Angoisses sur la pampa. Mon arrivée à Buenos Aires Part 2.

(Suite de la Part 1)

Le deuxième jour, certaines choses s’arrangent : notamment le nouvel appart- hôtel qui a maintenant une vue dégagée sur la Rural (à force de les entendre, je savais par cœur les airs du fameux Opera Pampa) et le Zoologico, deux chambres et une cuisine dont la taille dépasse – cette fois – celle de la boîte à chaussures.

Calabaza de mate

Typique pour boire le maté ici. Vous pourrez remarquer que c’est le même décor de fond que pour le bock de café StarBuck : ceci est un blog à petit budget.

Mais elles deviennent nettement plus folkloriques pour le reste : des paysans en colère ont mis le feu à la pampa et la ville nage dans une épaisse fumée âcre qui ne permet pas toujours de voir à plus de deux mètres mais témoigne à coup sûr du goût un peu trop prononcé des Argentins pour le barbecue.
En tout cas, on a mis un peu de temps avant de profiter de la vue dégagée depuis la chambre…

Mes parents, au su des rares informations depuis la France, qui ont cru qu’il s’agissait de fumées toxiques et qui ne savent pas comment nous joindre, paniquent et harcèlent à notre insu le quai d’Orsay et l’Ambassade d’Argentine en France : les Argentins sont en train d’enfumer leur unique petite fille comme un asado porteño!
Que font les secours ! Que prévoient les mesures de rapatriement ?

Jolie vue

Jolie vue d’un 14ème étage, le 12 avril 2008, un jour de colère de paysans Argentins.

Jolie vue

La même, quand ils ont arrêté de mettre le feu au campo.

Pendant que de notre côté, nous trouvons rapidement un appartement qui nous plaît : les personnes de l’agence, pour nous appâter, nous promettent tout ce que l’on souhaite.
La lune, l’infini et l’au-delà…
Les magnifiques antiquités du propriétaire peuvent rester, l’appart sera libre dans les 15 jours, nous allons vivre au dessus d’une star de la chanson, tout est négociable. Si señor, si señor, si señor.

Au final, il a fallu se battre pour signer le contrat parce que le proprio ne voulait QUE des dollars et que les RH ne voulaient pas de compromis sur un paiement en pesos (nous avons donc dû nous engager personnellement sur la différence de taux de change : assurer mon bonheur a quand même ses limites nom de nom !) ; l’appart a été libéré seulement deux mois et autant de room-service plus tard, le proprio a tout vidé du sol au plafond à l’exception de quelques vieilleries dont il n’a pas voulu affliger les cartoneros ; et la star de la chanson (Shakira, tout de même !) s’est avérée n’être que la marraine de la petite fille du second.
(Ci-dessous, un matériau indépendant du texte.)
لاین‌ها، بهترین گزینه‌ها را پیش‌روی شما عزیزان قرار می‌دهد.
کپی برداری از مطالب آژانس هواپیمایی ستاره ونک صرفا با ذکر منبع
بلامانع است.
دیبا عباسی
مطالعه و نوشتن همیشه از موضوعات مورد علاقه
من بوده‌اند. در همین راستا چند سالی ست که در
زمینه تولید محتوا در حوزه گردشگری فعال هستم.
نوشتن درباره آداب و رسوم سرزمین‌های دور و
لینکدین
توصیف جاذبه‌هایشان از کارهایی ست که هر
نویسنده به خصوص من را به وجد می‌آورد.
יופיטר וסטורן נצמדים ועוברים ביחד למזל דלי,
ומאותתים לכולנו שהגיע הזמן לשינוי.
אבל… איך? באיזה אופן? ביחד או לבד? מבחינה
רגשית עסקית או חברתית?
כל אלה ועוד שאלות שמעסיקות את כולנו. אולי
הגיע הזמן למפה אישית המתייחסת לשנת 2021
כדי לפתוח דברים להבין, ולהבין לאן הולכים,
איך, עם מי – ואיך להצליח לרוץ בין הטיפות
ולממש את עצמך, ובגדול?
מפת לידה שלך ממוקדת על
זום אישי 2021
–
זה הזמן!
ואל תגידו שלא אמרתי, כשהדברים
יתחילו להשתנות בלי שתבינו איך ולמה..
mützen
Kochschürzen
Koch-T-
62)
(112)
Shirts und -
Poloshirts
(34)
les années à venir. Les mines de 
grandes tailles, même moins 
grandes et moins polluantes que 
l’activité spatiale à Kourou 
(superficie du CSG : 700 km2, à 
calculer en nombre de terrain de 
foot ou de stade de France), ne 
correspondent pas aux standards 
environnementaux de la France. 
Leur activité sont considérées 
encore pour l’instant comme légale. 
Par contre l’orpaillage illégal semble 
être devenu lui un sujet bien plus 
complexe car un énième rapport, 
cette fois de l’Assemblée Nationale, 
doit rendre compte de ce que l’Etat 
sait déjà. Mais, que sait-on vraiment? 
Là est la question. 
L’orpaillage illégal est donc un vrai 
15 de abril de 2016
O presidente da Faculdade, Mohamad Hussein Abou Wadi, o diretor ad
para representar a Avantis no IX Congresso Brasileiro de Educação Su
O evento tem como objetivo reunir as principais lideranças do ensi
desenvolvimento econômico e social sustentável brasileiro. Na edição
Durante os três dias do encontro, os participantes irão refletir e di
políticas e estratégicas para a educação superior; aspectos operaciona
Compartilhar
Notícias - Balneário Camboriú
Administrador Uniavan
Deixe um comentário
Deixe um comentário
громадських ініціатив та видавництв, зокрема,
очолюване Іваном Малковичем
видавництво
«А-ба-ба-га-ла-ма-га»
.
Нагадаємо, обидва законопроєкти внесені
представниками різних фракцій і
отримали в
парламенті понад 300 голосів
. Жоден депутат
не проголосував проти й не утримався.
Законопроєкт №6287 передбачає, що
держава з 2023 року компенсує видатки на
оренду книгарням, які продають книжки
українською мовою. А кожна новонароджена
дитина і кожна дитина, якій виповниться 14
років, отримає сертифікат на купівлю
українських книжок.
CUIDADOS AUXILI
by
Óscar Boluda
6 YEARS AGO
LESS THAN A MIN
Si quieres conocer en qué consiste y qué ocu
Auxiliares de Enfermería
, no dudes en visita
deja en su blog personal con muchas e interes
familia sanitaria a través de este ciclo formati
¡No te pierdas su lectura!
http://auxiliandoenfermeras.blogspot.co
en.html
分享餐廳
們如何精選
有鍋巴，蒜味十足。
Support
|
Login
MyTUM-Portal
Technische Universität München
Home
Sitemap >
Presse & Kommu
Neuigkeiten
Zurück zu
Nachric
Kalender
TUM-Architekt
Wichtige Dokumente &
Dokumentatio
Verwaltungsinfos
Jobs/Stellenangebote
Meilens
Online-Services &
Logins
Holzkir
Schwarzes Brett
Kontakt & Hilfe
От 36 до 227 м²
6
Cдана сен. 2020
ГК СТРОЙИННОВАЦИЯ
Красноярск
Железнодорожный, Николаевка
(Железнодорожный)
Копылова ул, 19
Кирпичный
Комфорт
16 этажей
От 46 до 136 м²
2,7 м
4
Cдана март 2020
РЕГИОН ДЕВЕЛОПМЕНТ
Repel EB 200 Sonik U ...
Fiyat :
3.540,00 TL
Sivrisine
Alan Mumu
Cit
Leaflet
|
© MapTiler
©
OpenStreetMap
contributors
Pendant deux ans, mon mari aura finalement espéré en vain se retrouver collé-serré dans notre petit ascenseur – idéal pour l’occasion – avec la célèbre bombe latina.
Au prix que nous aura coûté cet appart au grand moment de la hausse du dollar, ceci aurait pourtant pu compenser cela !

Et maintenant que toute la famille du dessous vient finalement de déménager, il devra se contenter comme souvenir d’avoir partagé ledit ascenseur avec le grand-pater familias, ex président argentin : tout de même beaucoup moins intéressant pour se la jouer auprès des potes en France !
Et puis chez nous, qui connaît de La Rua dont le fils aîné a été jusqu’à récemment le petit ami de la belle chanteuse et dont la fille a donc habité en dessous de chez nous pendant deux ans (je résume stratégiquement pour ceux qui n’auraient pas suivi…) ?

Fin du JOUR 2 déjà…
… et déjà beaucoup de texte !

Alors je vais passer sur mes déboires des quinze jours suivants, avec une petite fille qui ne mange plus que des Oréo et du riz au parmesan, sur mes déconvenues avec une certaine marque célèbre de couches qui sentait alors ici le désodorisant pour toilettes, sur mes histoires amour-haine avec le Carrefour version Argentine, ou le vol de ma bague de fiançailles dans un célèbre café, dont mon mari boycotte aujourd’hui encore toute la chaîne (pour rester dans le vocable joaillier…).
Et passer aussi sur mes quelques rares coups de foudre – tout de même – de début de séjour : pour les sushis de Puerto Madeiro ou le cappuccino aromatisé. Je sais, je suis obsédée par la bouffe.

Aujourd’hui, heureusement, la tendance de départ s’est largement inversée et je ne compte plus les motifs de satisfaction pour avoir choisi de venir vivre – fût-ce brièvement -, dans cette ville d’Amérique du Sud.

Et je vous souhaite donc à toutes et à tous de vous plaire autant que moi à Buenos Aires.